━━ TASK INPUTS
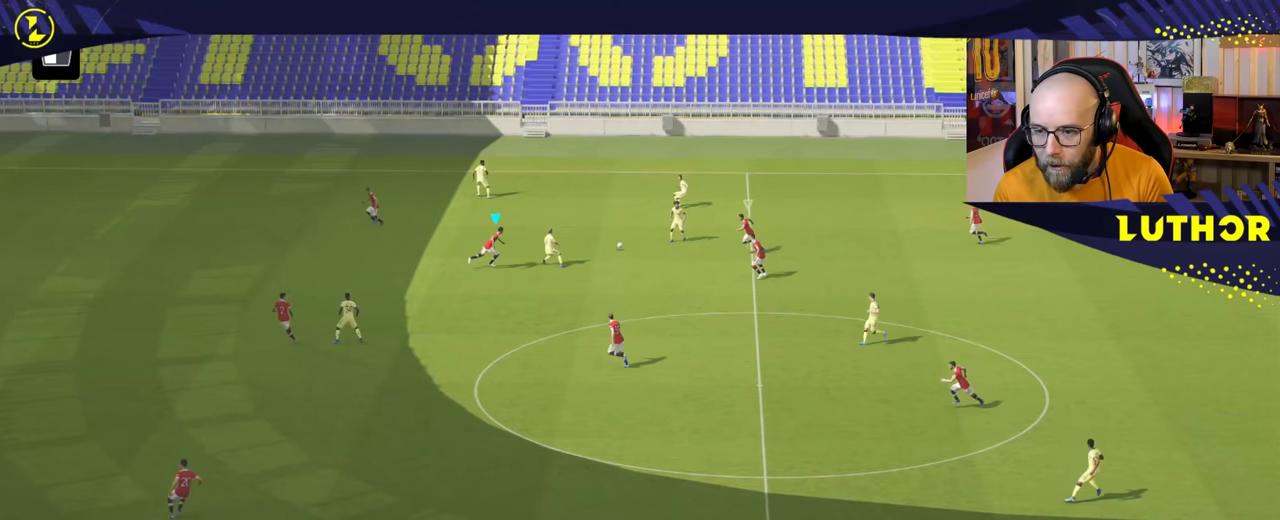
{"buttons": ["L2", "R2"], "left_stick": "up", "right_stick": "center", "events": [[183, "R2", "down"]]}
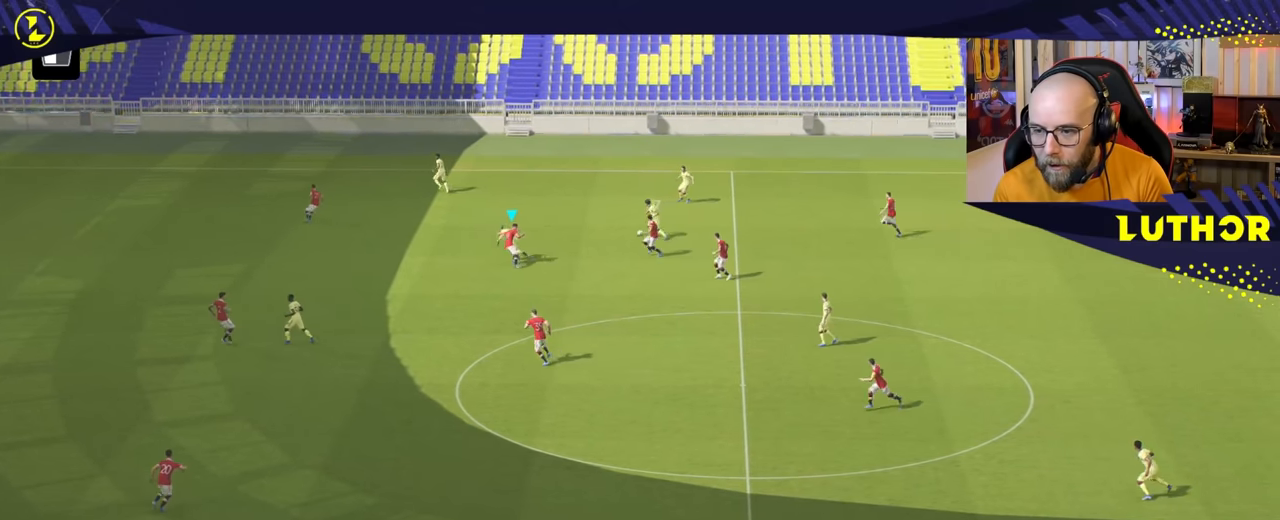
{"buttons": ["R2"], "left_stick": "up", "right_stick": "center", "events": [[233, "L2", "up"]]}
━━━━
━━ TASK INPUTS
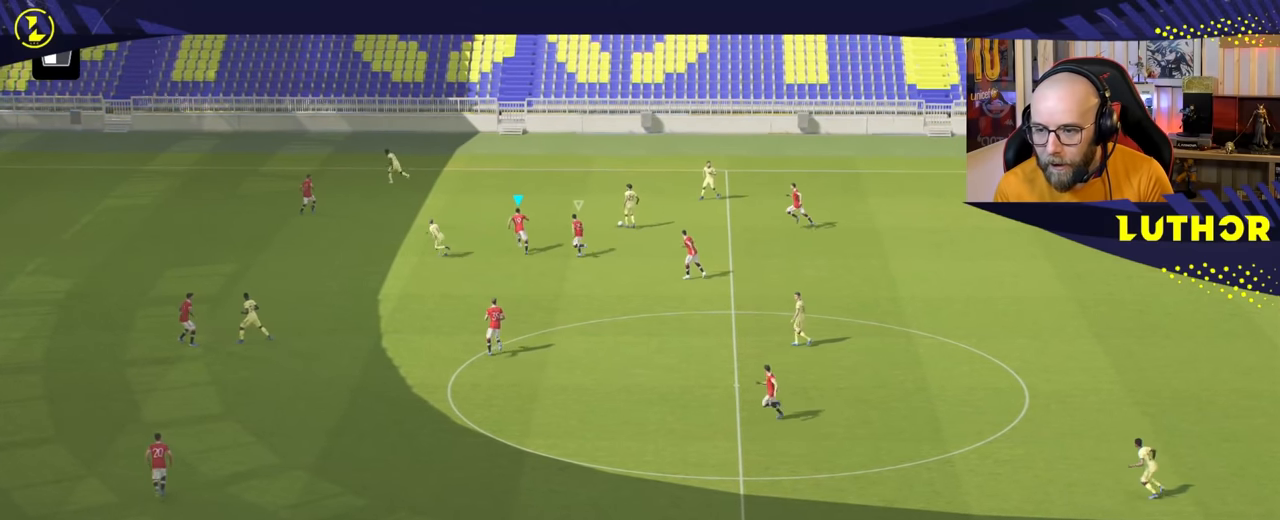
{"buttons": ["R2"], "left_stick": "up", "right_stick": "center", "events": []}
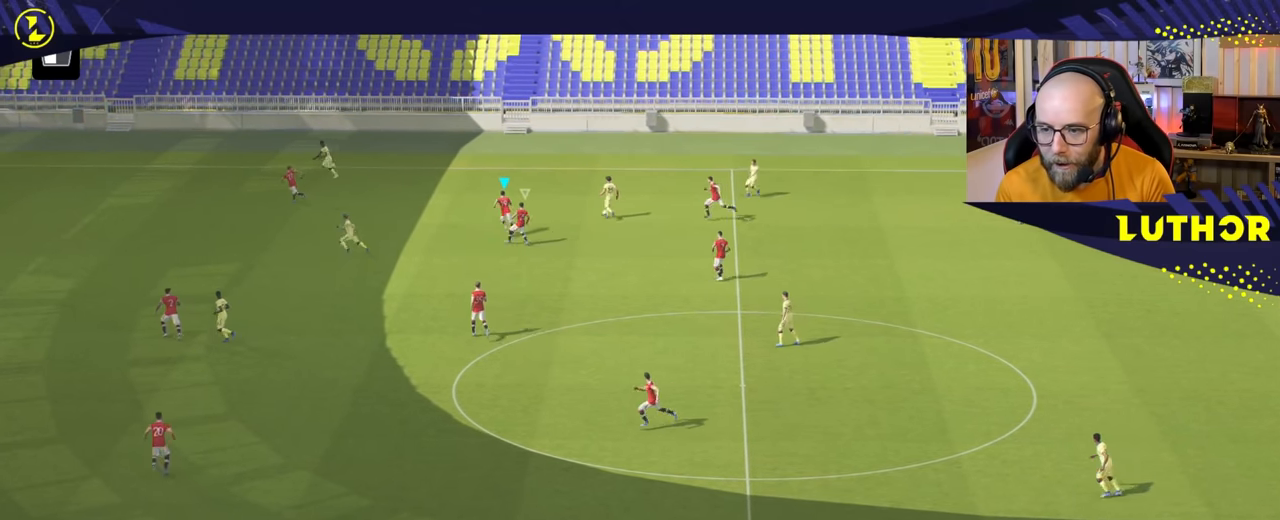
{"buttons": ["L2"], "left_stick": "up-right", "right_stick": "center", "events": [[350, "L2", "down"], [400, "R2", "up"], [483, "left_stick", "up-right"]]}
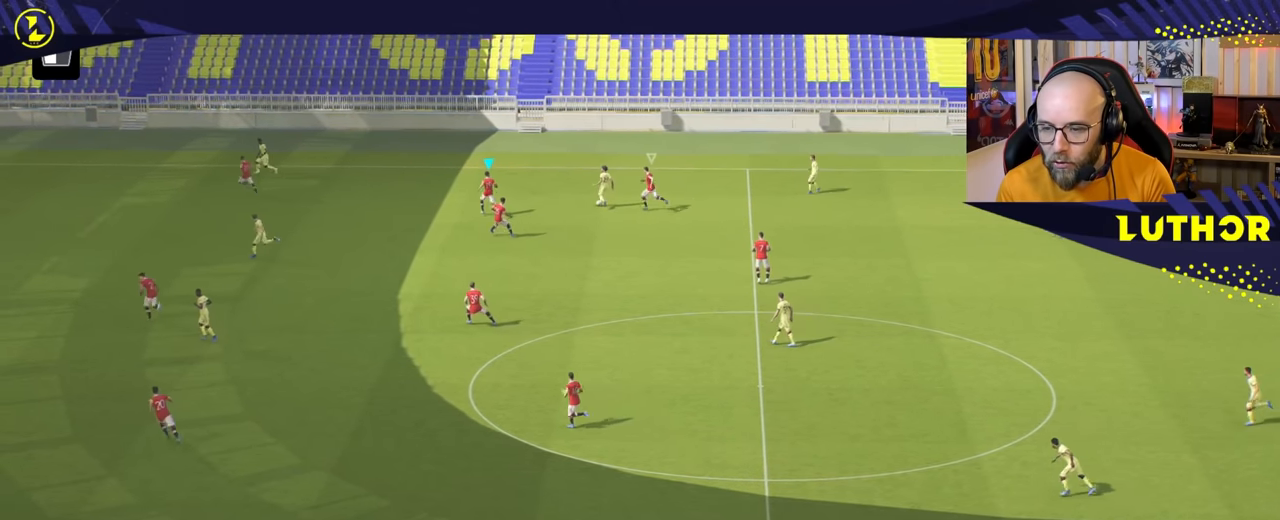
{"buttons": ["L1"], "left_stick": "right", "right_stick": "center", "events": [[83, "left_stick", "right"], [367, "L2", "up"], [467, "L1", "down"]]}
━━━━
Using the entries, state how many of their lines hold "down"; give the number and no more.

_WRITTEN RESPONSE_. 3